── Data

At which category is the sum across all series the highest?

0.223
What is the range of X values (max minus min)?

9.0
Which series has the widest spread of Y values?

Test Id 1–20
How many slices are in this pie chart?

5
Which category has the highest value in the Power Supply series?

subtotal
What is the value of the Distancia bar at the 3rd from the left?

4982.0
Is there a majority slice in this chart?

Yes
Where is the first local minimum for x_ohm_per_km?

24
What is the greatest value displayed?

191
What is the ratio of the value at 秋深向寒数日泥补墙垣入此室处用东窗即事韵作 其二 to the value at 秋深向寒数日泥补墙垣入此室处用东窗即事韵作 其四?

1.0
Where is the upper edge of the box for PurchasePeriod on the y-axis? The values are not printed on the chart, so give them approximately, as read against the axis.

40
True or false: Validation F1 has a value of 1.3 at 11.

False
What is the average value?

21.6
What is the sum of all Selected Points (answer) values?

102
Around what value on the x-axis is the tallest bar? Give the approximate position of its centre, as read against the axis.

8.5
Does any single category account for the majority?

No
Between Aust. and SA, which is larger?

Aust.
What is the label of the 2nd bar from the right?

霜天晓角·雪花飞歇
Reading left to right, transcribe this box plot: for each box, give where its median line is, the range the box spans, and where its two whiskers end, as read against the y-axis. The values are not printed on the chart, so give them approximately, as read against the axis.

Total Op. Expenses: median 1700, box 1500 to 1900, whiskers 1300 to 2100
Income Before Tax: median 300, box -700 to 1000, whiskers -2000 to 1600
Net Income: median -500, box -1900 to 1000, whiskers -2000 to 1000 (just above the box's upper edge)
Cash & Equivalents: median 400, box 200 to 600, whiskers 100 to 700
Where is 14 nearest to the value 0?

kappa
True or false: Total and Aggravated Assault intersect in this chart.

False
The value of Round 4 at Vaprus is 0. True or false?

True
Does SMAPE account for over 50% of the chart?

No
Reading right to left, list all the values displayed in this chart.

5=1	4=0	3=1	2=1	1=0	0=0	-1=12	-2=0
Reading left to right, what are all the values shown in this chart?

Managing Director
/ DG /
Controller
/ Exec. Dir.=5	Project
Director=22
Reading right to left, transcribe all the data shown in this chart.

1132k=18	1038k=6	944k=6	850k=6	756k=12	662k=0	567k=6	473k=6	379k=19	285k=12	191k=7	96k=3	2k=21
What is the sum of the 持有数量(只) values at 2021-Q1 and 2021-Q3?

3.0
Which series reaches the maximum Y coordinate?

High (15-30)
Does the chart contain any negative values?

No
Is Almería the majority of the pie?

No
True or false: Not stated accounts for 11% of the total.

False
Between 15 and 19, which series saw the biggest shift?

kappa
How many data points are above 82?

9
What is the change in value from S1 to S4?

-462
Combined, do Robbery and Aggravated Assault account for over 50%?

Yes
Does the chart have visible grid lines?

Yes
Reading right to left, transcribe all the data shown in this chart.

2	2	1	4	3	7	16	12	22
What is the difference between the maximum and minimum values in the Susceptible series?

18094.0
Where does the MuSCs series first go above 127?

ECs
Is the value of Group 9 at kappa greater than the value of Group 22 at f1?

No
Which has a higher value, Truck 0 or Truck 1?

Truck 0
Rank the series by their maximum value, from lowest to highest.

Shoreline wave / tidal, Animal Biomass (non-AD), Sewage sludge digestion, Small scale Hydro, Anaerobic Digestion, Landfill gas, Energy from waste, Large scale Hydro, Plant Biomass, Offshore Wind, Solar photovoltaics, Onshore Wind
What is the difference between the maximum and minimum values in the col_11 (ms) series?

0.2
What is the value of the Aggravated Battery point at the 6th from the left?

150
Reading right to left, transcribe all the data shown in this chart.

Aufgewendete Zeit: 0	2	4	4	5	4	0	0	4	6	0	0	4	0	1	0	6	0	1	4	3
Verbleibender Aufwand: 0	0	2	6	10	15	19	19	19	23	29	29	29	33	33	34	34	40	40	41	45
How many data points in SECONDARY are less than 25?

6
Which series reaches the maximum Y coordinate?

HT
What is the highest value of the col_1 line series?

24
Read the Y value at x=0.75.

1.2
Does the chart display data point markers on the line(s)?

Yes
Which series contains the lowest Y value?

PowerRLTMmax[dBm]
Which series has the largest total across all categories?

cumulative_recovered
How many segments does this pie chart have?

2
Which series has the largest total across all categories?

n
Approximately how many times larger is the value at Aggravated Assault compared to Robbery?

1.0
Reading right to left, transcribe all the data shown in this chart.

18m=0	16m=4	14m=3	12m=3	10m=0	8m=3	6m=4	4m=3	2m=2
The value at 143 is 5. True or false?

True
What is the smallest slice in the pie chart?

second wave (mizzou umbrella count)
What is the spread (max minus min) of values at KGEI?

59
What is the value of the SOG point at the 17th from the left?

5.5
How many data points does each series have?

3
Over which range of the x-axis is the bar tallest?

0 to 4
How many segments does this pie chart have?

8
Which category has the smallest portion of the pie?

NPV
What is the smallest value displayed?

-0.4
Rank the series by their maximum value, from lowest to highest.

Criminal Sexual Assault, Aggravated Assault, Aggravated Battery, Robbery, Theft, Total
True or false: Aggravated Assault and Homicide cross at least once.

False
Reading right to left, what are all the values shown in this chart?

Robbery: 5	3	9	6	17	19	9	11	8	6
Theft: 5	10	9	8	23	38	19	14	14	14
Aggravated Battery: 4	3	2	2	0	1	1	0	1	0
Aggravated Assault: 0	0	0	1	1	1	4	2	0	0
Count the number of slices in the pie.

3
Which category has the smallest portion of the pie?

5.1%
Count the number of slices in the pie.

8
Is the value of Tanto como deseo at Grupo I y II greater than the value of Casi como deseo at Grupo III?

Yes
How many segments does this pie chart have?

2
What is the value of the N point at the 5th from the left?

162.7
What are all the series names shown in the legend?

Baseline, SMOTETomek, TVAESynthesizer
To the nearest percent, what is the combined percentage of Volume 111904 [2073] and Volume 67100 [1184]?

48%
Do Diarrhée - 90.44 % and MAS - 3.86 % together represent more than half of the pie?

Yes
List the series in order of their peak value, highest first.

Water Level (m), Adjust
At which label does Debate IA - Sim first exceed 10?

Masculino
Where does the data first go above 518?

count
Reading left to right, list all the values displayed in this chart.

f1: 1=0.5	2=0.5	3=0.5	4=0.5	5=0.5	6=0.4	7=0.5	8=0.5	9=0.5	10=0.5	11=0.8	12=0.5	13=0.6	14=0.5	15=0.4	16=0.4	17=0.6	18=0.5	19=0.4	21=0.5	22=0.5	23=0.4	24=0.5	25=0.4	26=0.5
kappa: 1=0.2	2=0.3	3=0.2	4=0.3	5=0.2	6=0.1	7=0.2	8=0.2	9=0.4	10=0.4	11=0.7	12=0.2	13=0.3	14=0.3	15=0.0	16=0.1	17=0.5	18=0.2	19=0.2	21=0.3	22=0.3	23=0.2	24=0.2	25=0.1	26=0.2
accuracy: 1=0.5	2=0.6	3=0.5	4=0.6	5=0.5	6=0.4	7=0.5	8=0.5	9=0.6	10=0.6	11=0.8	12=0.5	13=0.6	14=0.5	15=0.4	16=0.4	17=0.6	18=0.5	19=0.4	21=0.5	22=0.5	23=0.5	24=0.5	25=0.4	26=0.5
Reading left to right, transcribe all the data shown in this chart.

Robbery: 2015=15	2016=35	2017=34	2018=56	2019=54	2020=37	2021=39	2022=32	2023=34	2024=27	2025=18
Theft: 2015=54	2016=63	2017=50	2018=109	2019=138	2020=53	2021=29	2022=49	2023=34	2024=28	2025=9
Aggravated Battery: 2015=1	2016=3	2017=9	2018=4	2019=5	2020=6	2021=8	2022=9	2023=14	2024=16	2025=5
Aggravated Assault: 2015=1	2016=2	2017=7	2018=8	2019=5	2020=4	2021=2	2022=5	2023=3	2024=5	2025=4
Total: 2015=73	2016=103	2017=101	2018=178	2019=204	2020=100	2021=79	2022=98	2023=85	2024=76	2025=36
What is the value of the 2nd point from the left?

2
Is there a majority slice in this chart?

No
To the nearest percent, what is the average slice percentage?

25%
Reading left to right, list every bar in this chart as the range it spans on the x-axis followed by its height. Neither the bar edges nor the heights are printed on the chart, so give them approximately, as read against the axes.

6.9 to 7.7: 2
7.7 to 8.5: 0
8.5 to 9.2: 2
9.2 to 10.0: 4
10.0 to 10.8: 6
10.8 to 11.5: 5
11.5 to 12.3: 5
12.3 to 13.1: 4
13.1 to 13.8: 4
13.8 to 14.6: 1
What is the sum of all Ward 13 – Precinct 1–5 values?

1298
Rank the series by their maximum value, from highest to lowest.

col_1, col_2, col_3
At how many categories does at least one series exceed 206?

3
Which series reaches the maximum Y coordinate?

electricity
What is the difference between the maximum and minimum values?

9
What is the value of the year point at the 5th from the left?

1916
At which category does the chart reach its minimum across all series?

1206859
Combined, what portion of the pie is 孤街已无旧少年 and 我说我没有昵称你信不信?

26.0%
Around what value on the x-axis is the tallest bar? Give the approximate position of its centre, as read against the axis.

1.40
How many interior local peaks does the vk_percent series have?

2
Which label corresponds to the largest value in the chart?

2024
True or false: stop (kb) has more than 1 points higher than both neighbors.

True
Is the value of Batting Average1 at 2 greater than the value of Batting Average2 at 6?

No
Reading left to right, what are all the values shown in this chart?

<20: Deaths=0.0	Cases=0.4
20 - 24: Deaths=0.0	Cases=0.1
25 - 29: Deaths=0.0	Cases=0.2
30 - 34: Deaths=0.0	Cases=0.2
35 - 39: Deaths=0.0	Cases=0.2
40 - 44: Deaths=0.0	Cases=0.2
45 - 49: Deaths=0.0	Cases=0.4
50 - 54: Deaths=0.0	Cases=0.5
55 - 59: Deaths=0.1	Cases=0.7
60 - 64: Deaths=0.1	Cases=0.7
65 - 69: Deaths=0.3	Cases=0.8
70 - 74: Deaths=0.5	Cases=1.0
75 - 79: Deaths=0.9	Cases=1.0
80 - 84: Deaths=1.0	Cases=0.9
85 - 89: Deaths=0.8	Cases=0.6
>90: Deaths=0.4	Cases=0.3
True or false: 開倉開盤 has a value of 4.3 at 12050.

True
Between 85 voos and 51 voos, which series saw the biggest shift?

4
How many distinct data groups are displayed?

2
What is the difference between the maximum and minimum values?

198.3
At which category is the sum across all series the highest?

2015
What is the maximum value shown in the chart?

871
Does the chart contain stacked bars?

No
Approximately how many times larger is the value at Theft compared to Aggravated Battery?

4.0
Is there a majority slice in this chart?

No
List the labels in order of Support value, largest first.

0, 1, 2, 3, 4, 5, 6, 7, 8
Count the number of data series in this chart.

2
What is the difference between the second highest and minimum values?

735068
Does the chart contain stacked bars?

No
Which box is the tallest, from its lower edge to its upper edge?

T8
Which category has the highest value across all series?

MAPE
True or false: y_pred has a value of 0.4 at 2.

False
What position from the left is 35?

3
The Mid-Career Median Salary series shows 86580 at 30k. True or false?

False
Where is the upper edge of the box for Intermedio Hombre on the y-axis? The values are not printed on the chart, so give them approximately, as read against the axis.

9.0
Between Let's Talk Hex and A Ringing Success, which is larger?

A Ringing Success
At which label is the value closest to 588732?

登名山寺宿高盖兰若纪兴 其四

────

▸ **Assigned task**: Please repeat the lines above word for word, starting with the very first line and ending with the line that contains "Where is the upper edge of the box for PurchasePeriod".

▸ **Answer for this exercise**:
At which category is the sum across all series the highest?

0.223
What is the range of X values (max minus min)?

9.0
Which series has the widest spread of Y values?

Test Id 1–20
How many slices are in this pie chart?

5
Which category has the highest value in the Power Supply series?

subtotal
What is the value of the Distancia bar at the 3rd from the left?

4982.0
Is there a majority slice in this chart?

Yes
Where is the first local minimum for x_ohm_per_km?

24
What is the greatest value displayed?

191
What is the ratio of the value at 秋深向寒数日泥补墙垣入此室处用东窗即事韵作 其二 to the value at 秋深向寒数日泥补墙垣入此室处用东窗即事韵作 其四?

1.0
Where is the upper edge of the box for PurchasePeriod on the y-axis? The values are not printed on the chart, so give them approximately, as read against the axis.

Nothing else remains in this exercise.